(Beginning of PASSAGE FOR REVIEW)
Tucked back in a corner of NE Tacoma, the community of Browns Point doesn’t usually draw much outside attention.
But this quiet and friendly community opened its arms to hundreds of visitors on August 4-5, 2018 when they hosted the traditional Browns Point Salmon Bake, now running consecutively for 72 years!
Not Just About Fish
Run by local volunteers and put on by the Browns Point Improvement Club, this event is perfect for… well, pretty much anyone.
It’s got games for the kids, a beachfront park overlooking the Salish Sea and Olympic Mountains, local artists, beautiful weather, a historical lighthouse, live music, a beer garden for the adults and rows upon rows of alder-smoked salmon dinners.
It’s pretty much the perfect summer event, unless you don’t like fish. And even then, you’ve got other options like clam chowder or burgers.
But really, you’d need a great reason NOT to try this fresh salmon… the smoke from the alder fires swirls through the whole park, enticing you to join the long line extending into the parking lot.
(End of PASSAGE FOR REVIEW)
(Beginning of EXCERPTED RECORDS)
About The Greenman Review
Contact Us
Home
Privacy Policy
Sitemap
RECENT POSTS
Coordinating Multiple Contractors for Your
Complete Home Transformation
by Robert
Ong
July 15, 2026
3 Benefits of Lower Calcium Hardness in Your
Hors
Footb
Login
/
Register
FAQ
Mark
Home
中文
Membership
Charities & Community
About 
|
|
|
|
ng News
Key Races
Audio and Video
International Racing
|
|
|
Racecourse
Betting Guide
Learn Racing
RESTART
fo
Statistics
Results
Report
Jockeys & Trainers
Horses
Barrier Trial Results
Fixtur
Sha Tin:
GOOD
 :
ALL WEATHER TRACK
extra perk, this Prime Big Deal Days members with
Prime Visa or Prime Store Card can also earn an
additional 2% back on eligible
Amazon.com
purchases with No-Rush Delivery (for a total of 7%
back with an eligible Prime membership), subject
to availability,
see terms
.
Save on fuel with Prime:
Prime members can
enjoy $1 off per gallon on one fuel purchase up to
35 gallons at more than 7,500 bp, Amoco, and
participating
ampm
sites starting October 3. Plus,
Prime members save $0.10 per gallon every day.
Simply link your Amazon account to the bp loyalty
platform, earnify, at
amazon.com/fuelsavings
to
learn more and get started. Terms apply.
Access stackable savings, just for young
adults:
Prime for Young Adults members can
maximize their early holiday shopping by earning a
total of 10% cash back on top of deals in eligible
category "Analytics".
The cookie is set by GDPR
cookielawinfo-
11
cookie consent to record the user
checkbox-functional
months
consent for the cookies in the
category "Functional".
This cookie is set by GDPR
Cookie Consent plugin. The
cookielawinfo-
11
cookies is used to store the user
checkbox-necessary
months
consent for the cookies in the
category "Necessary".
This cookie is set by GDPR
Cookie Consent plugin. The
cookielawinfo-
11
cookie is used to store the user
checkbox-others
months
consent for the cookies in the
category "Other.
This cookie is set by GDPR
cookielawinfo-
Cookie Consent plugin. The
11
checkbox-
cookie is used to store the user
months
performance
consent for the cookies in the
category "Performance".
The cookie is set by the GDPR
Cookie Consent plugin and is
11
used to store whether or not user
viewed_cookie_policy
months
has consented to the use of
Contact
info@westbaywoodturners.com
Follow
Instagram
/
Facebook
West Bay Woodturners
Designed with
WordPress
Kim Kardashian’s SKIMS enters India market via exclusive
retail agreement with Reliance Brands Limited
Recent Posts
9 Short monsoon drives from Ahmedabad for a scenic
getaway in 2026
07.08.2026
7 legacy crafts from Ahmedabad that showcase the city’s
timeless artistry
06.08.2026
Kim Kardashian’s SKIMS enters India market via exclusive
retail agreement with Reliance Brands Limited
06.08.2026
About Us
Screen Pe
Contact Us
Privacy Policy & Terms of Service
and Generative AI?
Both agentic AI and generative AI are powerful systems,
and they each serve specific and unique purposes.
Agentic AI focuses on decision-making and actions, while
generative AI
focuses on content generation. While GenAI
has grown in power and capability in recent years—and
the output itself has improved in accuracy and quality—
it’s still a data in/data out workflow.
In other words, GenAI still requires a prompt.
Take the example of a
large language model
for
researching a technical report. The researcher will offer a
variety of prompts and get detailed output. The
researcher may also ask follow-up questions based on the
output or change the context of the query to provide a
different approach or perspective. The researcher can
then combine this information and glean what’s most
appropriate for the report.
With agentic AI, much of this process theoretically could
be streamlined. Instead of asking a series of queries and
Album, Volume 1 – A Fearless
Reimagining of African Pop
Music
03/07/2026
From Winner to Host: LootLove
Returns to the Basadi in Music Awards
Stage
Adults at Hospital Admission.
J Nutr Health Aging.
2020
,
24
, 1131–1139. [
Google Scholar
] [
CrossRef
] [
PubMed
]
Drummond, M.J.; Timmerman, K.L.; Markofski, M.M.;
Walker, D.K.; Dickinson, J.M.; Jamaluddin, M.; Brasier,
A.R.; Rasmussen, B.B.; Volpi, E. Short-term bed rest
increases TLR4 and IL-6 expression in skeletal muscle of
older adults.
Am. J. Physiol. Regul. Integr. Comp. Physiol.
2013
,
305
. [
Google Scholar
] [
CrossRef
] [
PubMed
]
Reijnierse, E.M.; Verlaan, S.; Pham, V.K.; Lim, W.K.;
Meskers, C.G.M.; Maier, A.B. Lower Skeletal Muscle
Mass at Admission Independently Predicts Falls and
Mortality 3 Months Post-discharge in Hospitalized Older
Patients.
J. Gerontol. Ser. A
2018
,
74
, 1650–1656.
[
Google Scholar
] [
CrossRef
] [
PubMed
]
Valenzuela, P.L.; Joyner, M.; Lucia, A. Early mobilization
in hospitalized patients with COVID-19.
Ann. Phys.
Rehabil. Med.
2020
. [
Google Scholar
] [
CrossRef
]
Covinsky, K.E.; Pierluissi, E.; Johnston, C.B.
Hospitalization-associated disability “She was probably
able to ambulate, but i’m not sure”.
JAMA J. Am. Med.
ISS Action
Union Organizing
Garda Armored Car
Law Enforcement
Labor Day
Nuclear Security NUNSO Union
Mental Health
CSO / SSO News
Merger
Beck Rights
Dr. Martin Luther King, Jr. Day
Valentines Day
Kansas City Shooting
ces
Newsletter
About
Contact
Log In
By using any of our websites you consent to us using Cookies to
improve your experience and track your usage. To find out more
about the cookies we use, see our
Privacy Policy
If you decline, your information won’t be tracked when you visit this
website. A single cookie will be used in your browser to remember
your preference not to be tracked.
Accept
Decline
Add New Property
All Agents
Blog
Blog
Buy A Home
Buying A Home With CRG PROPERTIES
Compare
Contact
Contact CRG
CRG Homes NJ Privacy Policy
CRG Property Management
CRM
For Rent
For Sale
(End of EXCERPTED RECORDS)
(Beginning of EXCERPTED RECORDS)
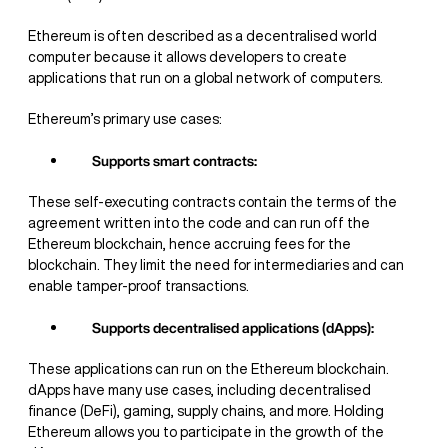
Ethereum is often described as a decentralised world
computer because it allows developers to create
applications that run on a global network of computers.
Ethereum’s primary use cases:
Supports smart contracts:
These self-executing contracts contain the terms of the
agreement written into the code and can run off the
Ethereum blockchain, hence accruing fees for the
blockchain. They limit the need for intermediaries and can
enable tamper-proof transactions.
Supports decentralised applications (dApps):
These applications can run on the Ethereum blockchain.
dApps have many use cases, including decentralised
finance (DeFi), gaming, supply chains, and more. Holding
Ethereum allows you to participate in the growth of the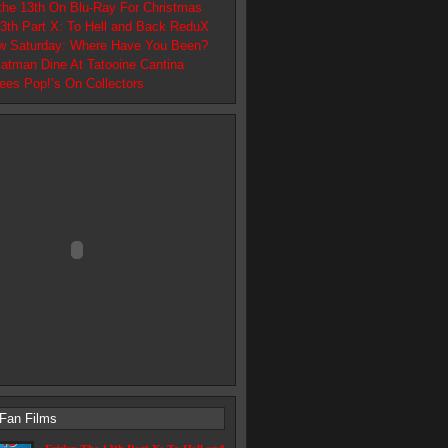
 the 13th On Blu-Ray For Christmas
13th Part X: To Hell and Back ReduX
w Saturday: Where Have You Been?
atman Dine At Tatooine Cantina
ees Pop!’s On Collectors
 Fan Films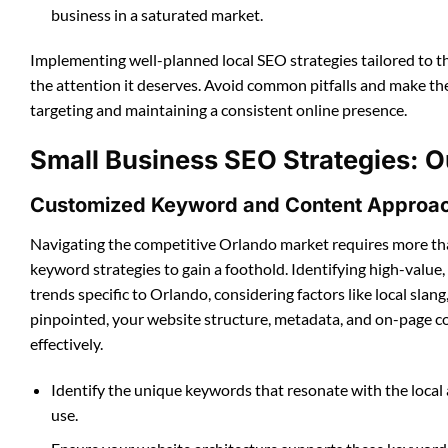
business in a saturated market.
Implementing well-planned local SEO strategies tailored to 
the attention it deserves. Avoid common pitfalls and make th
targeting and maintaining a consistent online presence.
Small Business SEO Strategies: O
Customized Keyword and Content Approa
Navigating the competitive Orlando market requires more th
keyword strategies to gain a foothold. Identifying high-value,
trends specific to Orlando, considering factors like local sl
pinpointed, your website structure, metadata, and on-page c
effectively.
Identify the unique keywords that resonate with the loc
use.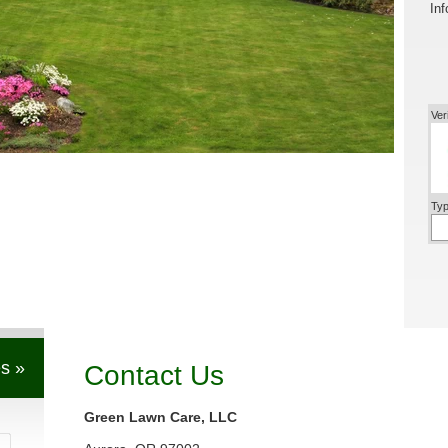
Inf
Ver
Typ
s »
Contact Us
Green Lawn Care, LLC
(End of EXCERPTED RECORDS)
(Beginning of EXCERPTED RECORDS)
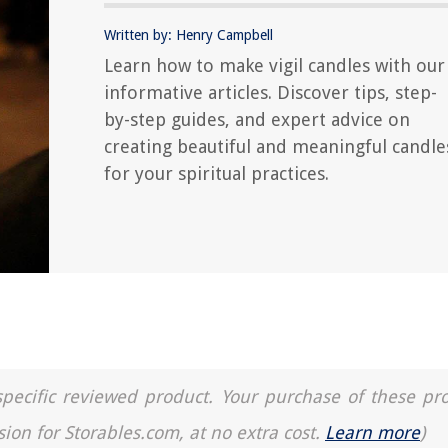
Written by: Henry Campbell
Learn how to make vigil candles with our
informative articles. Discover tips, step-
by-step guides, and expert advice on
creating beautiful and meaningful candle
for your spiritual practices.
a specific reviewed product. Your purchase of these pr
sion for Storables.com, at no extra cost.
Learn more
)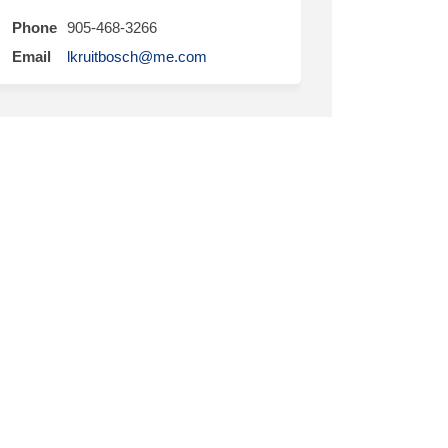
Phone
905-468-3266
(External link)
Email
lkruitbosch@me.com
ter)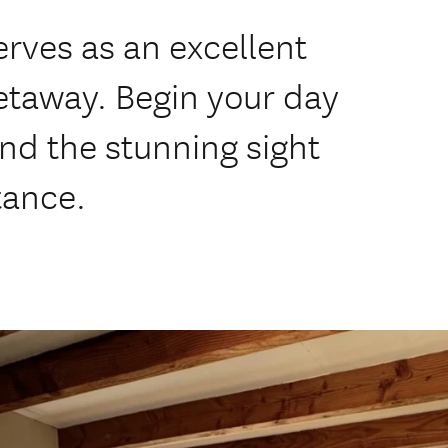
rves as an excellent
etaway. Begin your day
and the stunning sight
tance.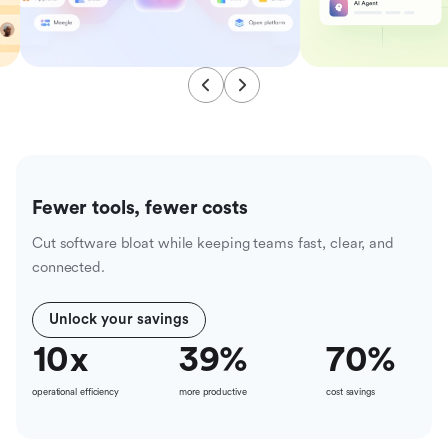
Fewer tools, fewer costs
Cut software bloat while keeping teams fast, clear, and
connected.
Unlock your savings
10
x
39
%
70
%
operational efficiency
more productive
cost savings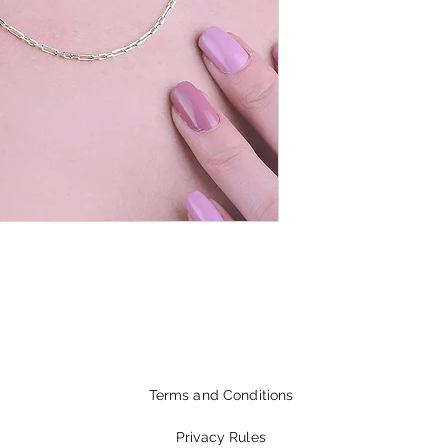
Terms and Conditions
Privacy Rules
(End of EXCERPTED RECORDS)
▶ [STUDY QUESTIONS]
1. Answer these questions using the article about the Browns Point Salmon Bake.
(a) On what dates in 2018 was the event held?
(b) Which club puts on the event?
(c) What kind of wood fuels the fires whose smoke drifts through the park?
2. List every food that the article about the Browns Point Salmon Bake names as available at the event.
3. Write out everything in the article about the Browns Point Salmon Bake from "Not Just About" down to "the parking lot.".

▶ [ANSWERS GIVEN]
1.
(a) August 4-5, 2018
(b) The Browns Point Improvement Club
(c) Alder

2.
- Alder-smoked salmon dinners
- Clam chowder
- Burgers

3.
Not Just About Fish
Run by local volunteers and put on by the Browns Point Improvement Club, this event is perfect for… well, pretty much anyone.
It’s got games for the kids, a beachfront park overlooking the Salish Sea and Olympic Mountains, local artists, beautiful weather, a historical lighthouse, live music, a beer garden for the adults and rows upon rows of alder-smoked salmon dinners.
It’s pretty much the perfect summer event, unless you don’t like fish. And even then, you’ve got other options like clam chowder or burgers.
But really, you’d need a great reason NOT to try this fresh salmon… the smoke from the alder fires swirls through the whole park, enticing you to join the long line extending into the parking lot.